_INSTRUCTIONS FOR THE TASK_:
Can you format all of the items below as a Markdown table with the columns "Row" and "Line", numbering each text line and skipping blank lines? Leave the pictures out.

WORKING DATA below:

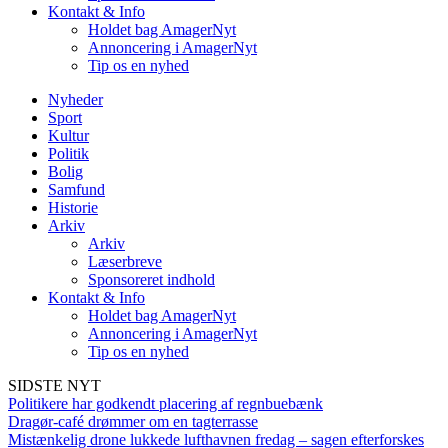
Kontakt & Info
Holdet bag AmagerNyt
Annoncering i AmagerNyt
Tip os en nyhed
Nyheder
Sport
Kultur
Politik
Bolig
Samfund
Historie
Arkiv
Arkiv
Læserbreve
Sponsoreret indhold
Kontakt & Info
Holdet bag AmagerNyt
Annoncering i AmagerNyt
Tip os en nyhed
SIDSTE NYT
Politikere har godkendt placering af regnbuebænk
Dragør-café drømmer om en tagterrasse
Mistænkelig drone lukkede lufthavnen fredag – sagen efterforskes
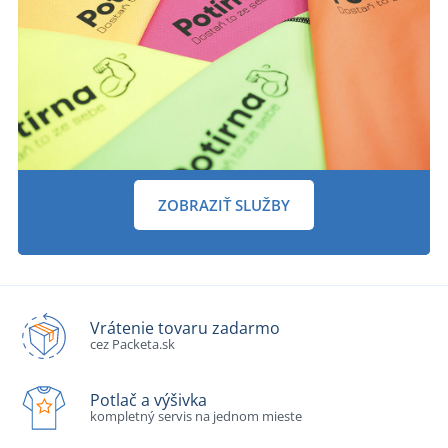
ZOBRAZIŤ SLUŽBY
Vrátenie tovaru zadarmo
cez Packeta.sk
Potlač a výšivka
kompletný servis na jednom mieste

End of WORKING DATA.

_WRITTEN REPLY_:
| Row | Line |
|---|---|
| 1 | Kontakt & Info |
| 2 | Holdet bag AmagerNyt |
| 3 | Annoncering i AmagerNyt |
| 4 | Tip os en nyhed |
| 5 | Nyheder |
| 6 | Sport |
| 7 | Kultur |
| 8 | Politik |
| 9 | Bolig |
| 10 | Samfund |
| 11 | Historie |
| 12 | Arkiv |
| 13 | Arkiv |
| 14 | Læserbreve |
| 15 | Sponsoreret indhold |
| 16 | Kontakt & Info |
| 17 | Holdet bag AmagerNyt |
| 18 | Annoncering i AmagerNyt |
| 19 | Tip os en nyhed |
| 20 | SIDSTE NYT |
| 21 | Politikere har godkendt placering af regnbuebænk |
| 22 | Dragør-café drømmer om en tagterrasse |
| 23 | Mistænkelig drone lukkede lufthavnen fredag – sagen efterforskes |
| 24 | ZOBRAZIŤ SLUŽBY |
| 25 | Vrátenie tovaru zadarmo |
| 26 | cez Packeta.sk |
| 27 | Potlač a výšivka |
| 28 | kompletný servis na jednom mieste |